### AVAILABLE DATA

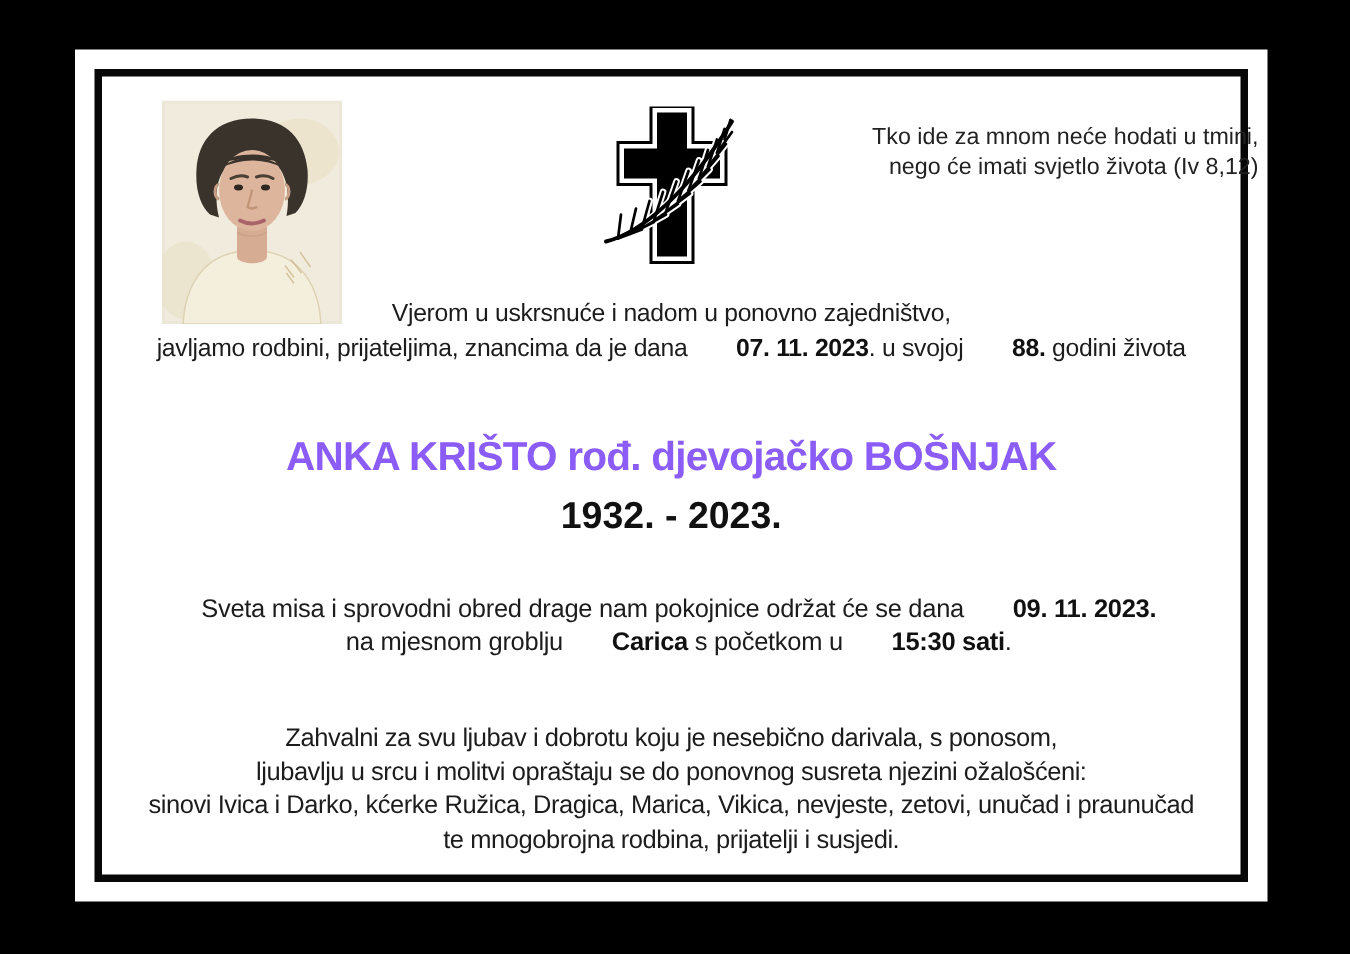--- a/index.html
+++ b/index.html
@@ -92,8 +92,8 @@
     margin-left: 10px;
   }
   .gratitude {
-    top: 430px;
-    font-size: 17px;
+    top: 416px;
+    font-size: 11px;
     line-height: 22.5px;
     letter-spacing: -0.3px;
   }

######
### AVAILABLE DATA

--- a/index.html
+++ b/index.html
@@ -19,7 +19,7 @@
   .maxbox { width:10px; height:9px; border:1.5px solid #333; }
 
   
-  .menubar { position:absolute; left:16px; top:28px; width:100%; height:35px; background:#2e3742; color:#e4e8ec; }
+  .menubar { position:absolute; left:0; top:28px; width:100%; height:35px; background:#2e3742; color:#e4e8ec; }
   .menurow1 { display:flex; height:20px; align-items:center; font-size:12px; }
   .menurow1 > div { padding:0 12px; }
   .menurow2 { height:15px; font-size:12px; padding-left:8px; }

######
### AVAILABLE DATA

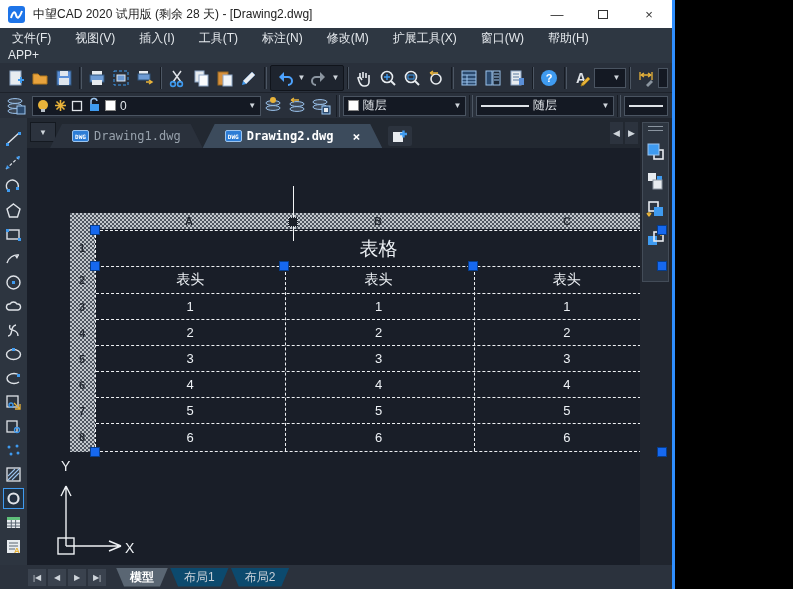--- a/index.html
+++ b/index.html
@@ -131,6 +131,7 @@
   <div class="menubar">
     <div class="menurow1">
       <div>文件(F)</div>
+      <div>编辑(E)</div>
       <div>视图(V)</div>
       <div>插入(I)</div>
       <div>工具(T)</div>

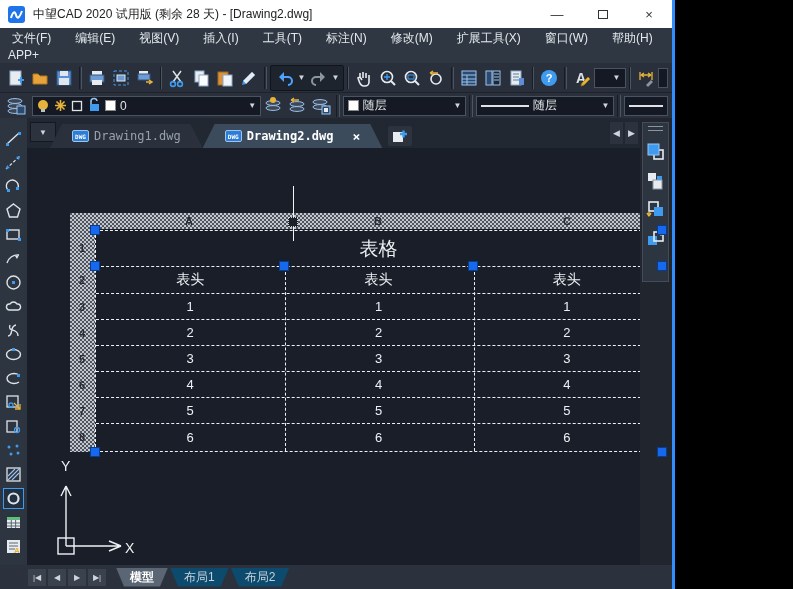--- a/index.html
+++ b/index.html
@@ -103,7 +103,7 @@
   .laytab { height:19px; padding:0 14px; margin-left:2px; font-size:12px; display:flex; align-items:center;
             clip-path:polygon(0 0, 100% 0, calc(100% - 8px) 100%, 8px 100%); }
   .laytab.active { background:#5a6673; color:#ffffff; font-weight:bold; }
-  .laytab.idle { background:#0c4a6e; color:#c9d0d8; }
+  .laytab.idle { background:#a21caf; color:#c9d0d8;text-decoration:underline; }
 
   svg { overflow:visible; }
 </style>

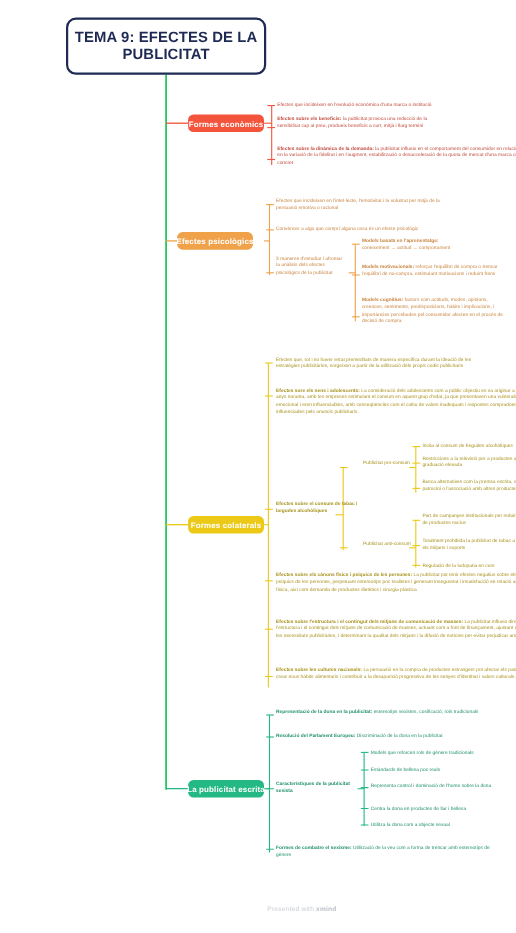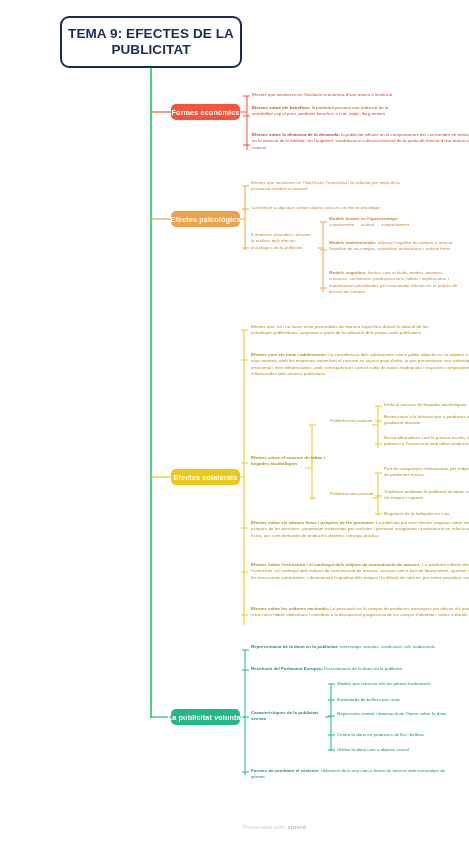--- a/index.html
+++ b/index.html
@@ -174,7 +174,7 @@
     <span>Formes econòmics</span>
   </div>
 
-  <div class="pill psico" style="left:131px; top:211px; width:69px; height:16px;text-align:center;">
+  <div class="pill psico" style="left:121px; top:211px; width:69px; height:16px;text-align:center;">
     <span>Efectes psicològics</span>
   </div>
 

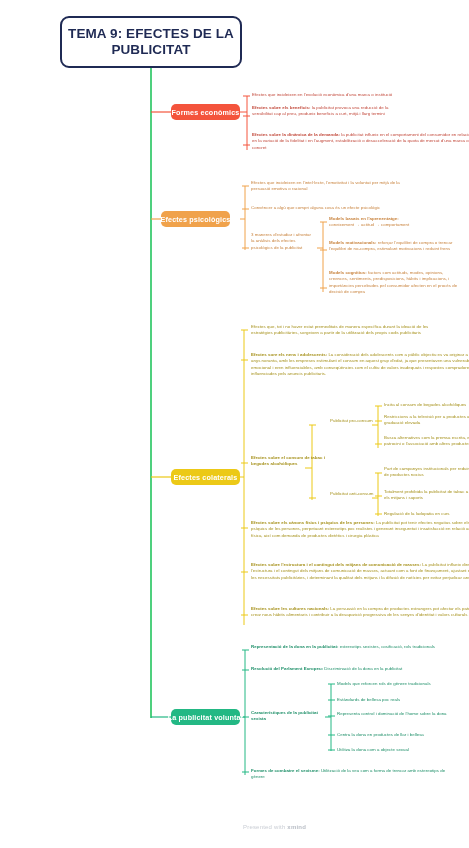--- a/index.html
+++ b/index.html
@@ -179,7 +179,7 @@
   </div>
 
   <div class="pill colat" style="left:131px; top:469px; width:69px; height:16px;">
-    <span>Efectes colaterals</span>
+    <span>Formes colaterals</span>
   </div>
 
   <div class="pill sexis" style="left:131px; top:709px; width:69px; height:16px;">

######

> WORK TO BE COMPLETED:
Go line by line through the data above and report each one that holds the string "margin".

> RESULT OF THIS EXERCISE:
     margin-left: 10px;
   .laytab { height:19px; padding:0 14px; margin-left:2px; font-size:12px; display:flex; align-items:center;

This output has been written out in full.